Extracted records
• • •
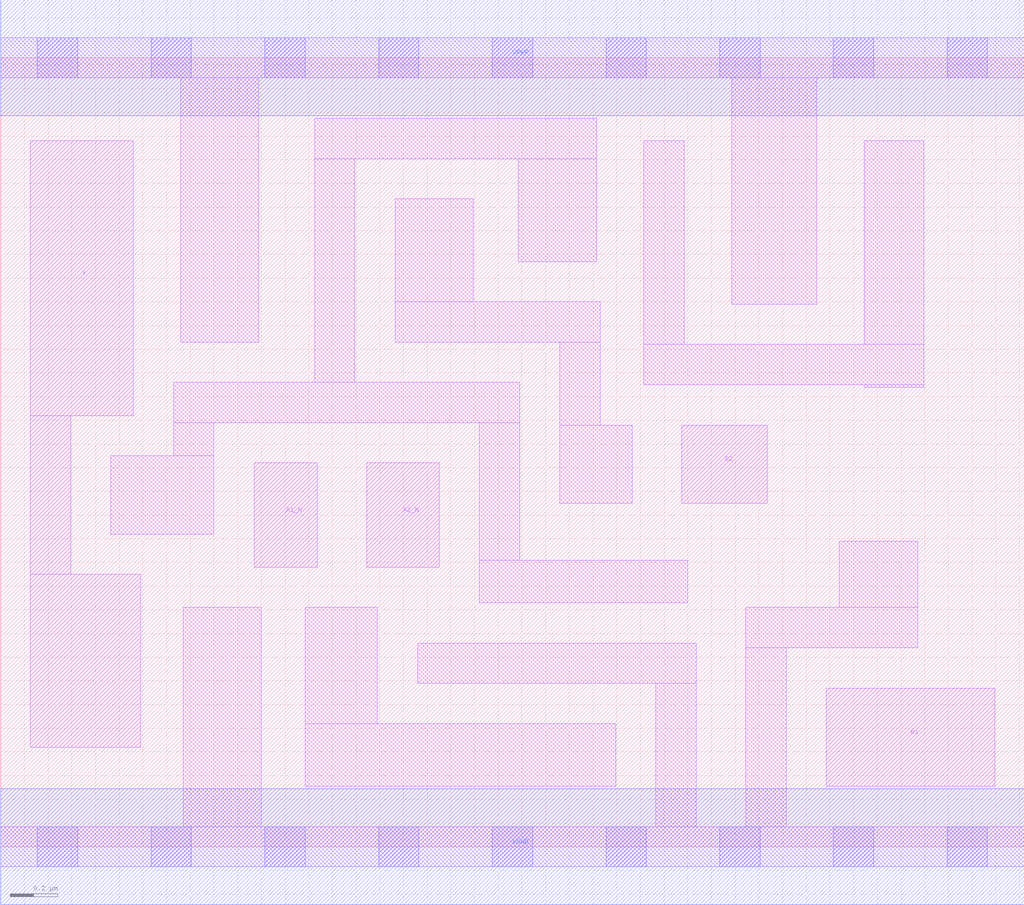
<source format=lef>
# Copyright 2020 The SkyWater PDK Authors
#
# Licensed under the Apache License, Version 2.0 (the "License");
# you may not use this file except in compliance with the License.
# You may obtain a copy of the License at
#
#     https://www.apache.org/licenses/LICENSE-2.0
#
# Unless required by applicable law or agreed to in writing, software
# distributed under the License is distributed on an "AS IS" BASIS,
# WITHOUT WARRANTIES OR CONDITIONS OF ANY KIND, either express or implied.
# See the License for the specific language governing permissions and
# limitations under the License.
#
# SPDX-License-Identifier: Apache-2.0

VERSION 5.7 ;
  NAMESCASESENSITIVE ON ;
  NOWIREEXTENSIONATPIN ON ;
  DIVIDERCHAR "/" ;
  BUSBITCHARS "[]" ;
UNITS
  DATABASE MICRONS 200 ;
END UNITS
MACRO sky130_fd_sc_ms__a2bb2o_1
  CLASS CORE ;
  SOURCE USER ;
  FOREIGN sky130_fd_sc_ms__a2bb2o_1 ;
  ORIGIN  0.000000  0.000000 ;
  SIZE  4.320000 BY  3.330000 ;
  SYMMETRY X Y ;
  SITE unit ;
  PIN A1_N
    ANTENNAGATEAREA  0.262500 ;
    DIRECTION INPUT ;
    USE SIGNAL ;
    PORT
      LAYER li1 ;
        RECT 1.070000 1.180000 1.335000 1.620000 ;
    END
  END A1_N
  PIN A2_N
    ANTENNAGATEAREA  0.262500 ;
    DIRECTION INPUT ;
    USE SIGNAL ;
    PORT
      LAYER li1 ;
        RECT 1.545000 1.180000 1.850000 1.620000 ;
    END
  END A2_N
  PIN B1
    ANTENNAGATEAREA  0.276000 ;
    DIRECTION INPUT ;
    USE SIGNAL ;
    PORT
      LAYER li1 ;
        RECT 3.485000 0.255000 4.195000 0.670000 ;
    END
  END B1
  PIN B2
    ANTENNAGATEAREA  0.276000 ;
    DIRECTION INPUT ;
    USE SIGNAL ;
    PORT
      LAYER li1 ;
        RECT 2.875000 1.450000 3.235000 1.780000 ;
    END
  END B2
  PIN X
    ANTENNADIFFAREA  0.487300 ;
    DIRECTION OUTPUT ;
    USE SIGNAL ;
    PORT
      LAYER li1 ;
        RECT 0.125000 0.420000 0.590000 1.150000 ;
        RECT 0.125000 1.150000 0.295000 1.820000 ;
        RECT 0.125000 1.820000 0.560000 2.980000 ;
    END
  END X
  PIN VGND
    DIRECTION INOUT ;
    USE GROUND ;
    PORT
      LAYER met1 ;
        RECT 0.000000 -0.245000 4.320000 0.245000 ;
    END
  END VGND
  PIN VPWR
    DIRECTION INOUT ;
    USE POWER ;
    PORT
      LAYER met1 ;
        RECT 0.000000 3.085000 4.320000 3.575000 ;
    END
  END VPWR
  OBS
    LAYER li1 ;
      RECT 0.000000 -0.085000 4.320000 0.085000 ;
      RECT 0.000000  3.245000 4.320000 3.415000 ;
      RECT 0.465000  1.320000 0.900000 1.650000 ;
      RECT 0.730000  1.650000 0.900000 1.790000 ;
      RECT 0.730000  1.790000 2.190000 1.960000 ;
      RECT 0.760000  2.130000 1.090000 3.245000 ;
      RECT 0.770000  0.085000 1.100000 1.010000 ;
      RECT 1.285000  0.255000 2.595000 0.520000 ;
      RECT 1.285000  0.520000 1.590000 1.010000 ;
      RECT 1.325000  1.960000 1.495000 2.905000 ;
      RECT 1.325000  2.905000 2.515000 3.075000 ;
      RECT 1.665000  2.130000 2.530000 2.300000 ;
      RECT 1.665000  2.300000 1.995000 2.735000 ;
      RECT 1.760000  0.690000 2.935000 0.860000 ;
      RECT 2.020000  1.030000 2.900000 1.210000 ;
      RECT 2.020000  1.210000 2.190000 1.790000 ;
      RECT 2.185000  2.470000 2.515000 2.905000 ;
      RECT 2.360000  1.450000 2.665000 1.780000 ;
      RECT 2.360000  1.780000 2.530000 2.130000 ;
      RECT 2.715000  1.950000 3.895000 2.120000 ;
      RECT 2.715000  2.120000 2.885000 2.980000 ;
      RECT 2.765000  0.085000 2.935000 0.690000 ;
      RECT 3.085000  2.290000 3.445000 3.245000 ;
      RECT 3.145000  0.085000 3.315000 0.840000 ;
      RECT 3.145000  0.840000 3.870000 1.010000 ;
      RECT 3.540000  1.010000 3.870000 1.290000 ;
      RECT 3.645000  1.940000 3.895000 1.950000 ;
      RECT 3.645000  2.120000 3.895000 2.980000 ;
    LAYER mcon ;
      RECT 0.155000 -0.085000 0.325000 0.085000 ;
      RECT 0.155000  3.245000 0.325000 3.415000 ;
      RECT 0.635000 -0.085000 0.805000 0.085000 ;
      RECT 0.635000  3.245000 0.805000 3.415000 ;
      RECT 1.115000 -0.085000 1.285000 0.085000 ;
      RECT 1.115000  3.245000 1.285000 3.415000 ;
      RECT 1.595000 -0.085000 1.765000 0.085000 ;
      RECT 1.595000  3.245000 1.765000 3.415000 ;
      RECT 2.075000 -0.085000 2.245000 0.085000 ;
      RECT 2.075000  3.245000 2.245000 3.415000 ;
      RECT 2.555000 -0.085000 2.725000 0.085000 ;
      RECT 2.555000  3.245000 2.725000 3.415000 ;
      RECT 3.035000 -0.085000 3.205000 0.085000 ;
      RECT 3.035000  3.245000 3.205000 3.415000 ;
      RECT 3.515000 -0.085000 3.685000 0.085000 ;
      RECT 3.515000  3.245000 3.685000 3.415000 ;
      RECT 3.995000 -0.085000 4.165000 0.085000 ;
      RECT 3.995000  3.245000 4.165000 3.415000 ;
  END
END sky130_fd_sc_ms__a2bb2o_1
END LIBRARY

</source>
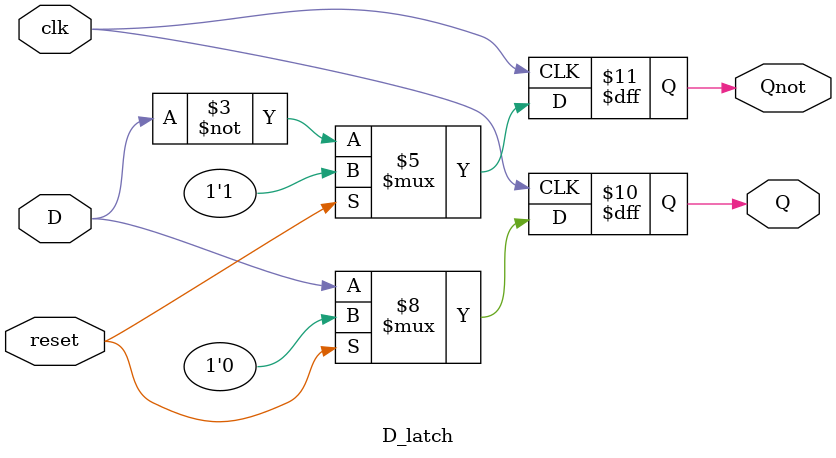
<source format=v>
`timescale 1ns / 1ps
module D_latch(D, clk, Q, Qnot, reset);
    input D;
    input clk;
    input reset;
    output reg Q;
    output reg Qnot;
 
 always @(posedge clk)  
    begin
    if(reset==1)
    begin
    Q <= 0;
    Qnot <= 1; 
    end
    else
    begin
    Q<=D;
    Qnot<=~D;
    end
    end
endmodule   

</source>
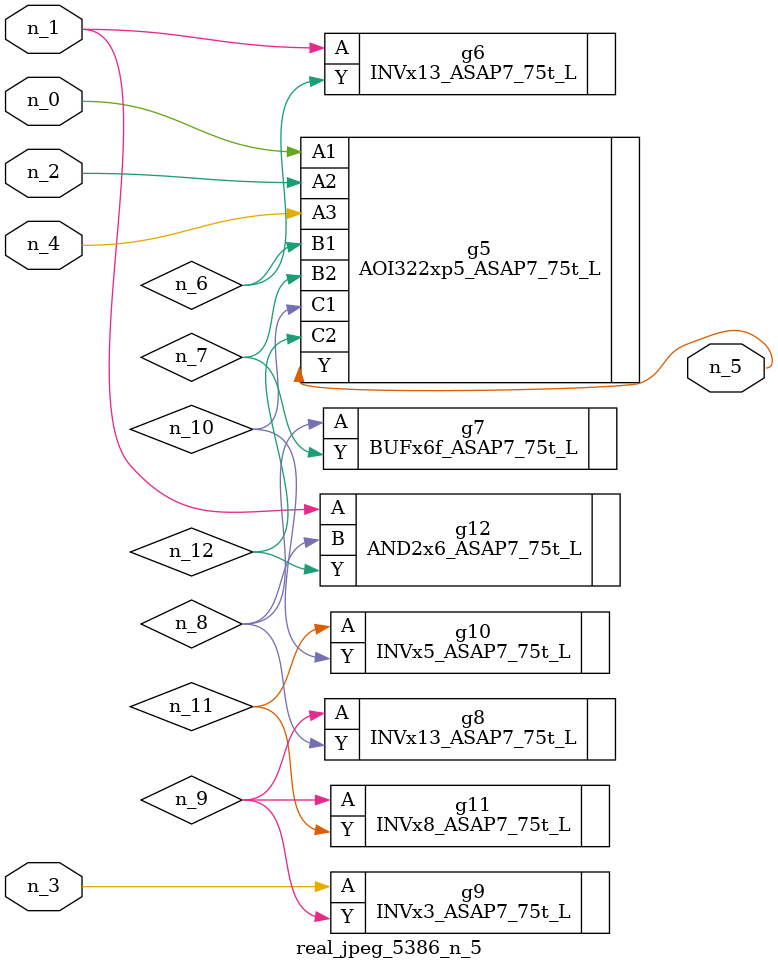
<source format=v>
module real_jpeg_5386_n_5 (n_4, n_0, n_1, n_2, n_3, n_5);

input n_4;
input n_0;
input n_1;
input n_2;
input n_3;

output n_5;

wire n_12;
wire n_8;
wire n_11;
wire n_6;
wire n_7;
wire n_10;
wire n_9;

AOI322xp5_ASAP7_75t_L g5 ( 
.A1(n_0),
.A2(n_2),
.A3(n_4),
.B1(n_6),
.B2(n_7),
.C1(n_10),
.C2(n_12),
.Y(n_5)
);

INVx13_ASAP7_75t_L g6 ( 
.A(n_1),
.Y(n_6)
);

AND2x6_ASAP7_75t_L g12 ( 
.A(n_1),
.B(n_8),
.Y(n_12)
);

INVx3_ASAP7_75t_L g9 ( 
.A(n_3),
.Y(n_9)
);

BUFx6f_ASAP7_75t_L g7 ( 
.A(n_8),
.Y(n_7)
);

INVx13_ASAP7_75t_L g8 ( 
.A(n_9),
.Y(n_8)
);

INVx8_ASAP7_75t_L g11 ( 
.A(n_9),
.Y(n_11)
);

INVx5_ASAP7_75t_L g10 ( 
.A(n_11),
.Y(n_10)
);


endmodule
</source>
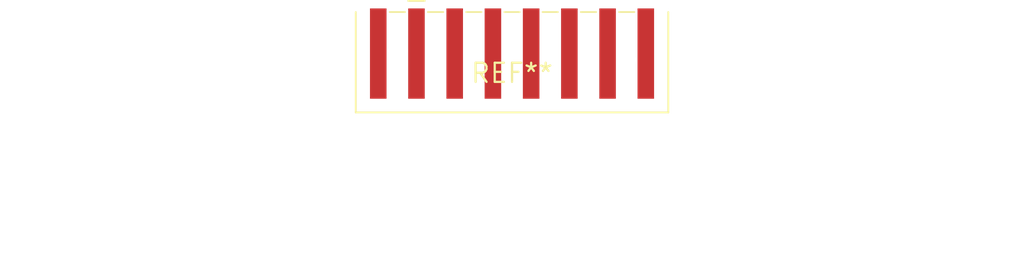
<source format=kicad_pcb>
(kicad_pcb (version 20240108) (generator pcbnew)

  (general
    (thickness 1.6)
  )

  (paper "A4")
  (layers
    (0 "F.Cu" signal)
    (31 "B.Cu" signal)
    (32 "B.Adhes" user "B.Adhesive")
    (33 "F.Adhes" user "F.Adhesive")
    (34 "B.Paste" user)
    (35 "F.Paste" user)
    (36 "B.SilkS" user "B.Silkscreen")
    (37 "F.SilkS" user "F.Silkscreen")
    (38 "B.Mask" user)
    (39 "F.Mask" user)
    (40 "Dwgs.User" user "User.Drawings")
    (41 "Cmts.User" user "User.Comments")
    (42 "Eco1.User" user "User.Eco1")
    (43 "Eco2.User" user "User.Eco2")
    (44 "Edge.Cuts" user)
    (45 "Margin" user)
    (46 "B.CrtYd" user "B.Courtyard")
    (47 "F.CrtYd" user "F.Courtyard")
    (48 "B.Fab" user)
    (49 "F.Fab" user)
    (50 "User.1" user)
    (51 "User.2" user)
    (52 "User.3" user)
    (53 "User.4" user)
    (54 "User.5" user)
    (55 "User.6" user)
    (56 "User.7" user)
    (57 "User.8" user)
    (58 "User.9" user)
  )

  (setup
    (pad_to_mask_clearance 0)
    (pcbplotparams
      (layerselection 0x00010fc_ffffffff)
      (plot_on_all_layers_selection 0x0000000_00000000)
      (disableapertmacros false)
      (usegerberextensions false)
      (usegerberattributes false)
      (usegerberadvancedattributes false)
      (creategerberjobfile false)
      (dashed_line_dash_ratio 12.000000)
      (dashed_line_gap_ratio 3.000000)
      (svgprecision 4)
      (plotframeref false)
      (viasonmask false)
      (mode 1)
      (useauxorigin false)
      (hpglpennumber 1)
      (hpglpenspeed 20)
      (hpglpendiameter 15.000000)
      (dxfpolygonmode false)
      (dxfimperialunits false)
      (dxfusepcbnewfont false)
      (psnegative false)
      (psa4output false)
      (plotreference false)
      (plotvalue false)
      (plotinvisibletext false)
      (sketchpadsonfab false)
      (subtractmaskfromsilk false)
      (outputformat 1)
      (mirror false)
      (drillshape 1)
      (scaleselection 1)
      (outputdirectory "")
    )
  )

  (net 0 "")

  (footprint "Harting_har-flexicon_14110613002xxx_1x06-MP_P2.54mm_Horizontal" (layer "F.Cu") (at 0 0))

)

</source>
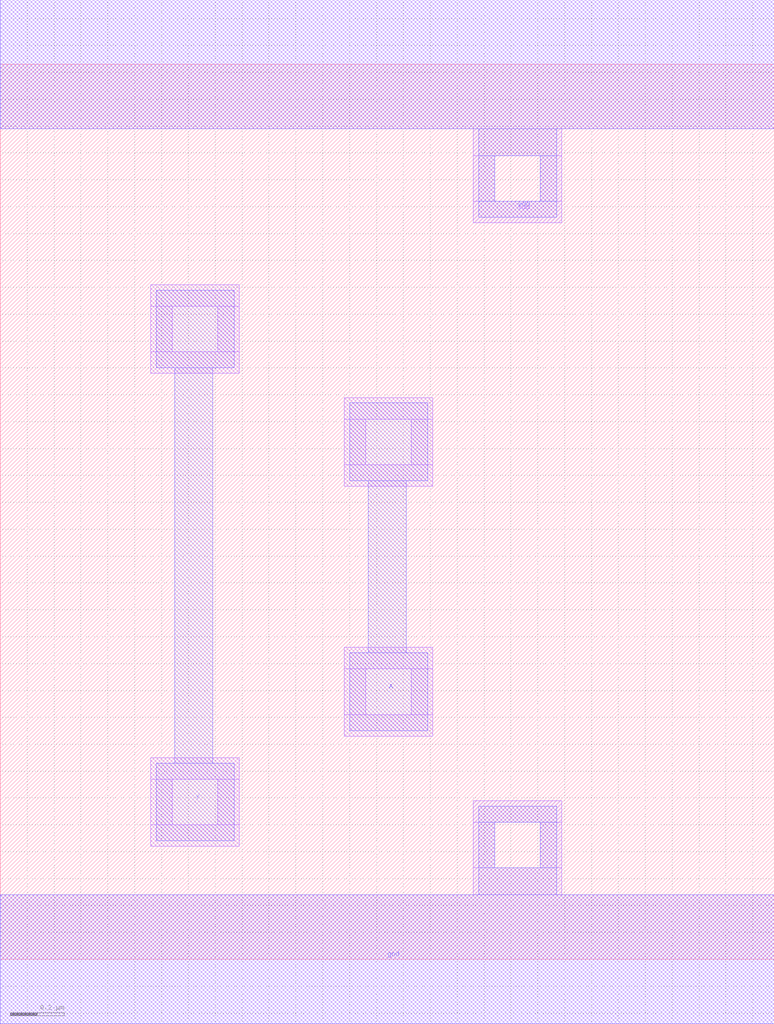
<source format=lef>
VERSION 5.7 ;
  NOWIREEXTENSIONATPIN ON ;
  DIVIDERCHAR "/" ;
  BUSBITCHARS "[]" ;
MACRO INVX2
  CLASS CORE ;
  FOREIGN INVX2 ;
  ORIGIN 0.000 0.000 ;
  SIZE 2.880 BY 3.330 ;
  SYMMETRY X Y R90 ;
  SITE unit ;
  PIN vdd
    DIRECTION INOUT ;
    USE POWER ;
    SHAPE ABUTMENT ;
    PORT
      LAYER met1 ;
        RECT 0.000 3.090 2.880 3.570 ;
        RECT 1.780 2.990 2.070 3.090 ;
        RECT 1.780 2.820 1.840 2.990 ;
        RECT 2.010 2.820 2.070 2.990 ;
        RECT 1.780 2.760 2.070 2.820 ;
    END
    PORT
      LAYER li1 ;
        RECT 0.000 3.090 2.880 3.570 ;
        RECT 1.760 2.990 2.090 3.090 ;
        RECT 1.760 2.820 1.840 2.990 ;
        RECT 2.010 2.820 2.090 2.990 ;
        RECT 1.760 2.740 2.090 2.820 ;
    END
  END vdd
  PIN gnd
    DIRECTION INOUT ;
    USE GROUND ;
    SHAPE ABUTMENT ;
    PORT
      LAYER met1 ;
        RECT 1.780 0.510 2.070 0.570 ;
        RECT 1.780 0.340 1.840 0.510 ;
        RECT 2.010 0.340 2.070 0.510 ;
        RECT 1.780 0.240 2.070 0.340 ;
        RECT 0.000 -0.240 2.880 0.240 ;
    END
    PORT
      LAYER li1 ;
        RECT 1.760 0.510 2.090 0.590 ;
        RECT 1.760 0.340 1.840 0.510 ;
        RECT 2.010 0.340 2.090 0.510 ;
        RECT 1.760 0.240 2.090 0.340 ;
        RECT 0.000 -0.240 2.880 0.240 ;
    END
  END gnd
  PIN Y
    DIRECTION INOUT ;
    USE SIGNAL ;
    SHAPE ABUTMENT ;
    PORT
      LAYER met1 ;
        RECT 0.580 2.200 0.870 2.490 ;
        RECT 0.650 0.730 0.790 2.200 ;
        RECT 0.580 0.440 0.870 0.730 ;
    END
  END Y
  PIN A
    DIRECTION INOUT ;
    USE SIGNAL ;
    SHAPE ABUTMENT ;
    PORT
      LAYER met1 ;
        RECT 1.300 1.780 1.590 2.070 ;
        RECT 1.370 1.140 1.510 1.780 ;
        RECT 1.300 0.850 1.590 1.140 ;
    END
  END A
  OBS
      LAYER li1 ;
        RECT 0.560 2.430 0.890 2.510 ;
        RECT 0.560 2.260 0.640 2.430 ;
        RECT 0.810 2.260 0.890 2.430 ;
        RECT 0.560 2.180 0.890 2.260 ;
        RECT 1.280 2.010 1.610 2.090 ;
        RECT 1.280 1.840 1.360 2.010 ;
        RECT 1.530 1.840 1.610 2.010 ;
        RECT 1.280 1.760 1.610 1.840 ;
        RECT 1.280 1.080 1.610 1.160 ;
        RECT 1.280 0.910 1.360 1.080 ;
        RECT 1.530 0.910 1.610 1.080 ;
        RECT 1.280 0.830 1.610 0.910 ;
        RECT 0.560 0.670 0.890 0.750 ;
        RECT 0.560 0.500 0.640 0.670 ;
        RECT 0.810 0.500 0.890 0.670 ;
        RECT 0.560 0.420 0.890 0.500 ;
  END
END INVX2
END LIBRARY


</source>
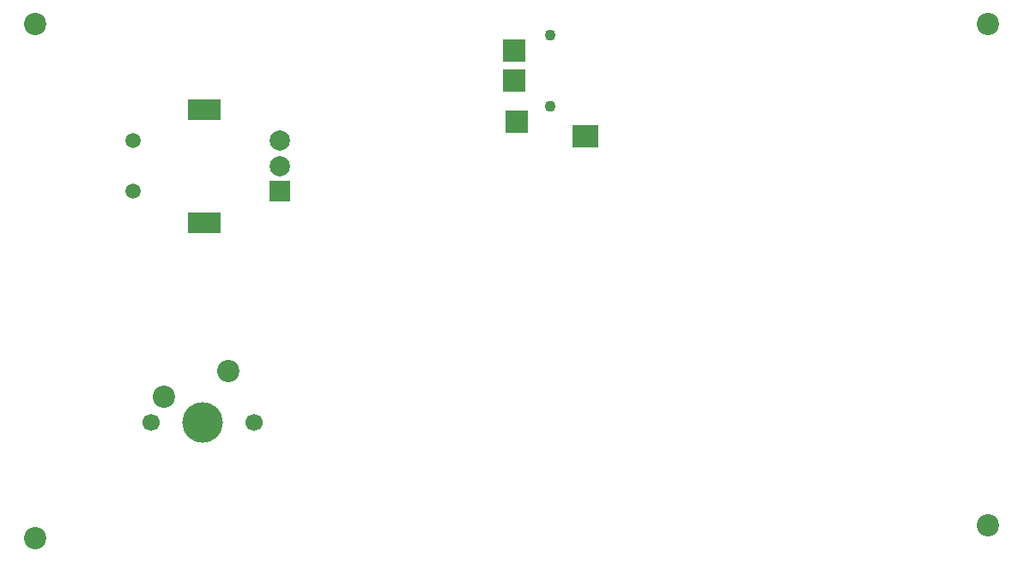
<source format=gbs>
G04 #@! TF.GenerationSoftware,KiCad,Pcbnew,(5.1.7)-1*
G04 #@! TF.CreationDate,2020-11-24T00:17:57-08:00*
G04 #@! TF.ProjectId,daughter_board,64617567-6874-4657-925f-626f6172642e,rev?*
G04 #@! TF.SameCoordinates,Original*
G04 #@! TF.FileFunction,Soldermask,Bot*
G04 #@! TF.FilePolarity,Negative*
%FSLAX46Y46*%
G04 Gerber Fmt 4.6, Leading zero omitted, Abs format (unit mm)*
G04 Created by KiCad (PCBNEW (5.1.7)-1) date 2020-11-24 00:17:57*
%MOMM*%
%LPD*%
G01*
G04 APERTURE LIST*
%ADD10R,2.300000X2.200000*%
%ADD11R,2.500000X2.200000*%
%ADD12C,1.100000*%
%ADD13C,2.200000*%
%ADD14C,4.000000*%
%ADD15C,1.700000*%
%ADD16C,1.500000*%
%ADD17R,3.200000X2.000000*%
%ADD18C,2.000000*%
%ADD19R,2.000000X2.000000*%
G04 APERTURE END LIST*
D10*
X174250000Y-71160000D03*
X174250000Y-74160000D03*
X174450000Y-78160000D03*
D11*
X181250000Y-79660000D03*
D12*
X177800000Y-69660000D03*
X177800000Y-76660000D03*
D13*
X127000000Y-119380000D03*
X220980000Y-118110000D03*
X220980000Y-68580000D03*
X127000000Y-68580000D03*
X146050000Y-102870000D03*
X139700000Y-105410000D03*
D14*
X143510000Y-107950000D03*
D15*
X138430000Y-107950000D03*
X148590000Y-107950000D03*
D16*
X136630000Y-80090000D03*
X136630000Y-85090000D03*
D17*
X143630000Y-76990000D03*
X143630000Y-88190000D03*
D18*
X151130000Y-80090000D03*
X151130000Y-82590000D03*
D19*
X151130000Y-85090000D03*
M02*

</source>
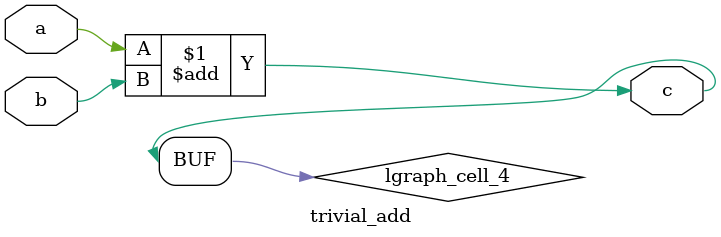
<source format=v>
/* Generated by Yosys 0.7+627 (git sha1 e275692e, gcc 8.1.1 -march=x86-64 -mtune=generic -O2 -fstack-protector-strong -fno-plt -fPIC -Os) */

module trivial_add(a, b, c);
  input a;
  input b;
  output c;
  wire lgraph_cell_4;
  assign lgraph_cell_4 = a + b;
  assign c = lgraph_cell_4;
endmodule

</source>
• • •
What you are asked to do
Once the line with "G04 Gerber Fmt" is found, write out that line and every later line of the listing above exactly, through the last one, and skip any pictures.

Output below
G04 Gerber Fmt 4.6, Leading zero omitted, Abs format (unit mm)*
G04 Created by KiCad (PCBNEW (5.1.7)-1) date 2020-11-24 00:17:57*
%MOMM*%
%LPD*%
G01*
G04 APERTURE LIST*
%ADD10R,2.300000X2.200000*%
%ADD11R,2.500000X2.200000*%
%ADD12C,1.100000*%
%ADD13C,2.200000*%
%ADD14C,4.000000*%
%ADD15C,1.700000*%
%ADD16C,1.500000*%
%ADD17R,3.200000X2.000000*%
%ADD18C,2.000000*%
%ADD19R,2.000000X2.000000*%
G04 APERTURE END LIST*
D10*
X174250000Y-71160000D03*
X174250000Y-74160000D03*
X174450000Y-78160000D03*
D11*
X181250000Y-79660000D03*
D12*
X177800000Y-69660000D03*
X177800000Y-76660000D03*
D13*
X127000000Y-119380000D03*
X220980000Y-118110000D03*
X220980000Y-68580000D03*
X127000000Y-68580000D03*
X146050000Y-102870000D03*
X139700000Y-105410000D03*
D14*
X143510000Y-107950000D03*
D15*
X138430000Y-107950000D03*
X148590000Y-107950000D03*
D16*
X136630000Y-80090000D03*
X136630000Y-85090000D03*
D17*
X143630000Y-76990000D03*
X143630000Y-88190000D03*
D18*
X151130000Y-80090000D03*
X151130000Y-82590000D03*
D19*
X151130000Y-85090000D03*
M02*

</source>
<source format=v>
/* Generated by Yosys 0.7+627 (git sha1 e275692e, gcc 8.1.1 -march=x86-64 -mtune=generic -O2 -fstack-protector-strong -fno-plt -fPIC -Os) */

module trivial_add(a, b, c);
  input a;
  input b;
  output c;
  wire lgraph_cell_4;
  assign lgraph_cell_4 = a + b;
  assign c = lgraph_cell_4;
endmodule

</source>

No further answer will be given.